The First Lady demurred when asked if she thought that the 12 clemency offers that had been accepted should be rescinded.

"I stand by what I said on Saturday," she said. "But if this process has now moved forward, I'm sure I share the hopes of everyone that this agreement will be abided by and the prisoners when they are released will be integrated back into society and will carry out their political aspirations and activities in a peaceful, democratic way."

The Clintons came under fire almost immediately after the President made the clemency offer.

Republicans asserted that Clinton had agreed to the clemency to help Mrs. Clinton among Hispanic voters in New York.
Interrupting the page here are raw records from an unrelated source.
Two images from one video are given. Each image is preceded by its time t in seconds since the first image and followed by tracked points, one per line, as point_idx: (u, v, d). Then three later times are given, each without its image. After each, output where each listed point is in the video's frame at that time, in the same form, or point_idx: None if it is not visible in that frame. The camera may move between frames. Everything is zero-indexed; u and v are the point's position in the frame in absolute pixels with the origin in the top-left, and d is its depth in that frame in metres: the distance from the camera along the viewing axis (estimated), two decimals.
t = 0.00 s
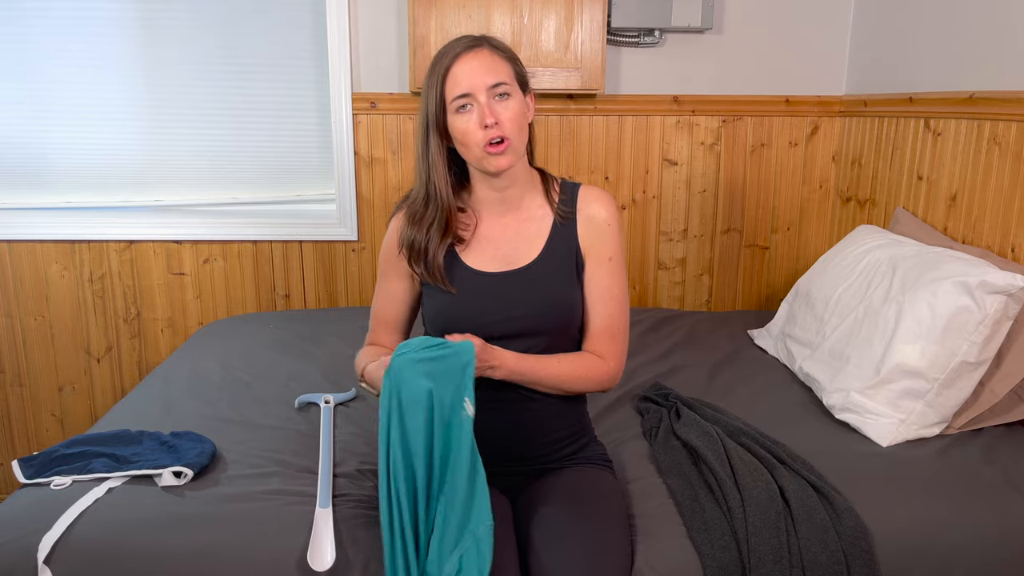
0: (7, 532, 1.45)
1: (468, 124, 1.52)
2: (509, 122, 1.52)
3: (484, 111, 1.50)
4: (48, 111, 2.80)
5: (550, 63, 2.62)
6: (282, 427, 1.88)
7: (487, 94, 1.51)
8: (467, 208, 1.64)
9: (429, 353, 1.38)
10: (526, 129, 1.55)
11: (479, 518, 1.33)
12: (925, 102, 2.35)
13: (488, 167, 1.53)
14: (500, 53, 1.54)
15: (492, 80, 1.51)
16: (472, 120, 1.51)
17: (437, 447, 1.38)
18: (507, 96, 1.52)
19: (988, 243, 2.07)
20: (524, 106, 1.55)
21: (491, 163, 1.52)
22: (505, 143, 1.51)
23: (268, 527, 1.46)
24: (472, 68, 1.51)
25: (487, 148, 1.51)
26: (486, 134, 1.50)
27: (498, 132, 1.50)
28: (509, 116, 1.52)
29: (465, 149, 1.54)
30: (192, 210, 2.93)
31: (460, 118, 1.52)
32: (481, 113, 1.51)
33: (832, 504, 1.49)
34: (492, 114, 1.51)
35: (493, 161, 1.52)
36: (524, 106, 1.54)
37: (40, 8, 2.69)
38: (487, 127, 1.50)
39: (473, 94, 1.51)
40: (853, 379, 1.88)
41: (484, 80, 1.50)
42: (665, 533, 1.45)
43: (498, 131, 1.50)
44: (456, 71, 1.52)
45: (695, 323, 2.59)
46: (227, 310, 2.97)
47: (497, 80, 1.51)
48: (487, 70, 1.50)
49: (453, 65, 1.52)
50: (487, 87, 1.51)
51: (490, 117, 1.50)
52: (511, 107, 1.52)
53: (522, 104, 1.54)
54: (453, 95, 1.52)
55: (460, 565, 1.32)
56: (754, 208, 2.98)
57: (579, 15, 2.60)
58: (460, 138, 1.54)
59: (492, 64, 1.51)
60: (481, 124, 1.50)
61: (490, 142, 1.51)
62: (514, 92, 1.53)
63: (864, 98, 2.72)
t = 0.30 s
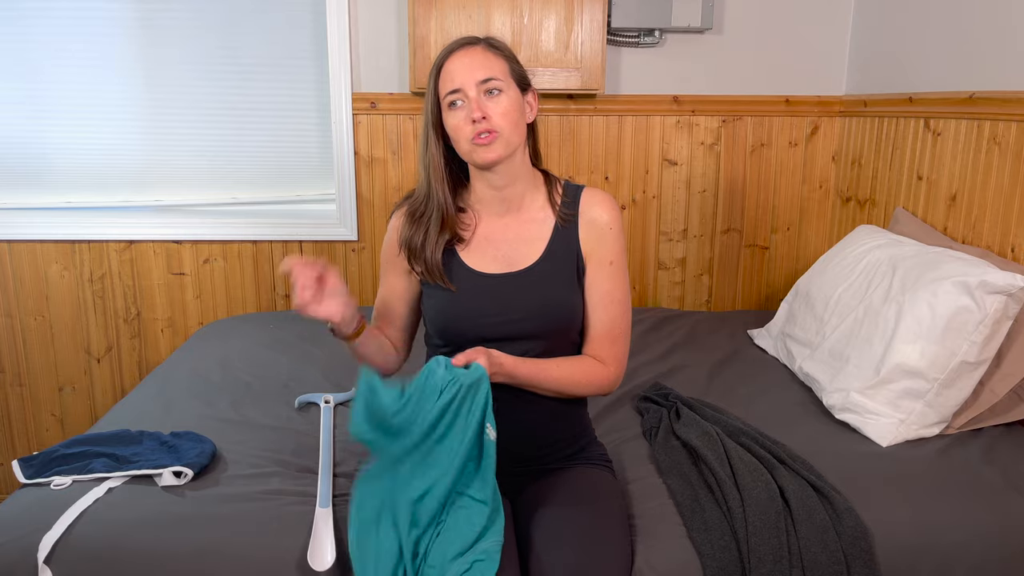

Mayor Rudolph W. Giuliani, the Republican who is likely to oppose Mrs. Clinton in next year's Senate race, called on the President to withdraw the offer, as survivors of F.A.L.N. attacks held news conferences to denounce the decision.

Mrs. Clinton's announcement on Saturday was intended to ease some of the political pressure, by taking a position that, her aides believed, would make it more difficult for Republicans to attack her on the subject. Instead, she has come under attack from both sides.

Giuliani, at City Hall, poked fun at the First Lady for what even Democrats have come to see as a clumsy attempt at separating herself from her husband. When a reporter started a question by saying that Mrs. Clinton stands by her statement on the subject, Giuliani cut him off.

"Stands by her husband?" the Mayor asked mischievously.

"Oh, this is on the terrorist thing. O.K., all right, you know I get confused. Sometimes it's stand by him, sometimes it's stand against him. It's getting confusing now."